Diagram illustrating the synaptic and extrasynaptic distributions of NMDARs and associated scaffolding and adhesion proteins, and especially the associations of extrasynaptic NMDARs with adjacent cell processes (see text for details). Although not discussed in this paper, note that other GluRs (AMPARs, kainate and delta iGluRs, and metabotropic GluRs [mGluRs]) are found at synapses and in extrasynaptic locations. AMPARs are typically the most abundant GluRs at synapses and may also be more common than NMDARs in extrasynaptic locations in some neurons. mGluRs are also widespread; some forms are particularly abundant in the perisynaptic zone. Like NMDARs, these GluRs also show close associations with other proteins that affect their trafficking and localization (not illustrated here).

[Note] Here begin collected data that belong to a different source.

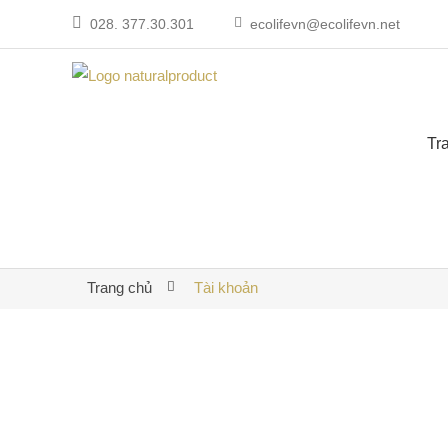
028. 377.30.301
ecolifevn@ecolifevn.net
Tr
Trang chủ
Tài khoản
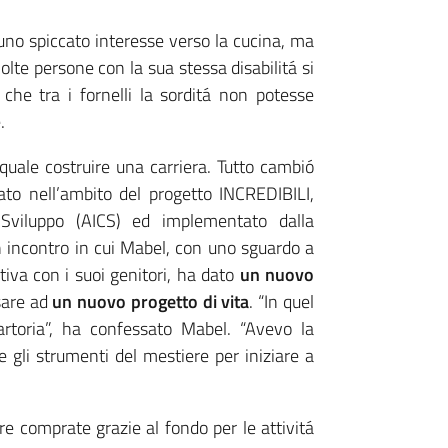
 uno spiccato interesse verso la cucina, ma
lte persone con la sua stessa disabilitá si
 che tra i fornelli la sorditá non potesse
.
quale costruire una carriera. Tutto cambió
to nell’ambito del progetto INCREDIBILI,
o Sviluppo (AICS) ed implementato dalla
incontro in cui Mabel, con uno sguardo a
tiva con i suoi genitori, ha dato
un nuovo
sare ad
un nuovo progetto di vita
. “In quel
toria”, ha confessato Mabel. “Avevo la
 gli strumenti del mestiere per iniziare a
e comprate grazie al fondo per le attivitá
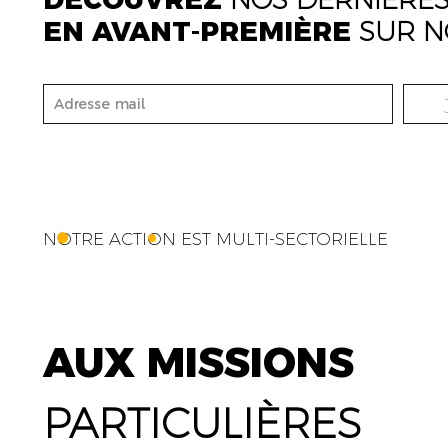
EN AVANT-PREMIÈRE
SUR N
NOTRE ACTION EST MULTI-SECTORIELLE
AUX MISSIONS
PARTICULIÈRES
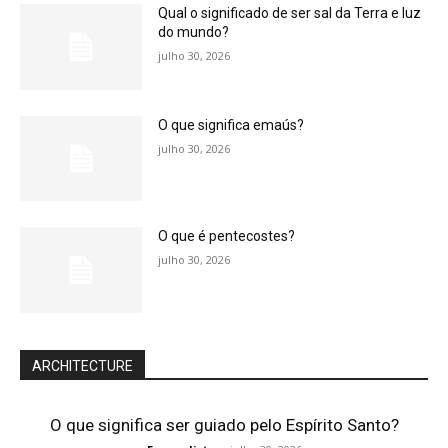
Qual o significado de ser sal da Terra e luz
do mundo?
julho 30, 2026
O que significa emaús?
julho 30, 2026
O que é pentecostes?
julho 30, 2026
ARCHITECTURE
O que significa ser guiado pelo Espírito Santo?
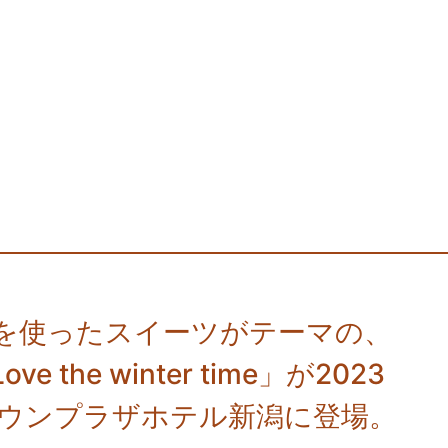
を使ったスイーツがテーマの、
he winter time」が2023
クラウンプラザホテル新潟に登場。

The arrangement of different GluRs such as AMPARs and NMDARs within the synapse has been studied but still is not well defined. And although some AMPARs and NMDARs may traffic together in neurons in early development [18], little is known about the association of these different types of GluRs in extrasynaptic locations. For reviews, see Gereau and Swanson [1], Lu and Roche [34], and MacGillavry et al. [35]. Diagram modified from Figure 9 of Petralia et al. [8].

Figure 5

Localization of NMDAR (a–e) and PSD-95 (f–k) antibody labeling mossy terminal glomeruli in the cerebellar granular layer. The pan1 NMDAR antibody is shown here but this was corroborated using 3 more NR1 and 1 NR2A/B antibodies (see Petralia et al. [36] for details). Labeling is limited mainly to synapses (arrows: between the mossy terminal (mt) and dendrite processes from granule cells) and attachment plaques (arrowheads: mainly between granule cell dendrite processes). Scale bar is 200 nm. Reprinted from parts of Figures 2 and 3 from Petralia et al. [36].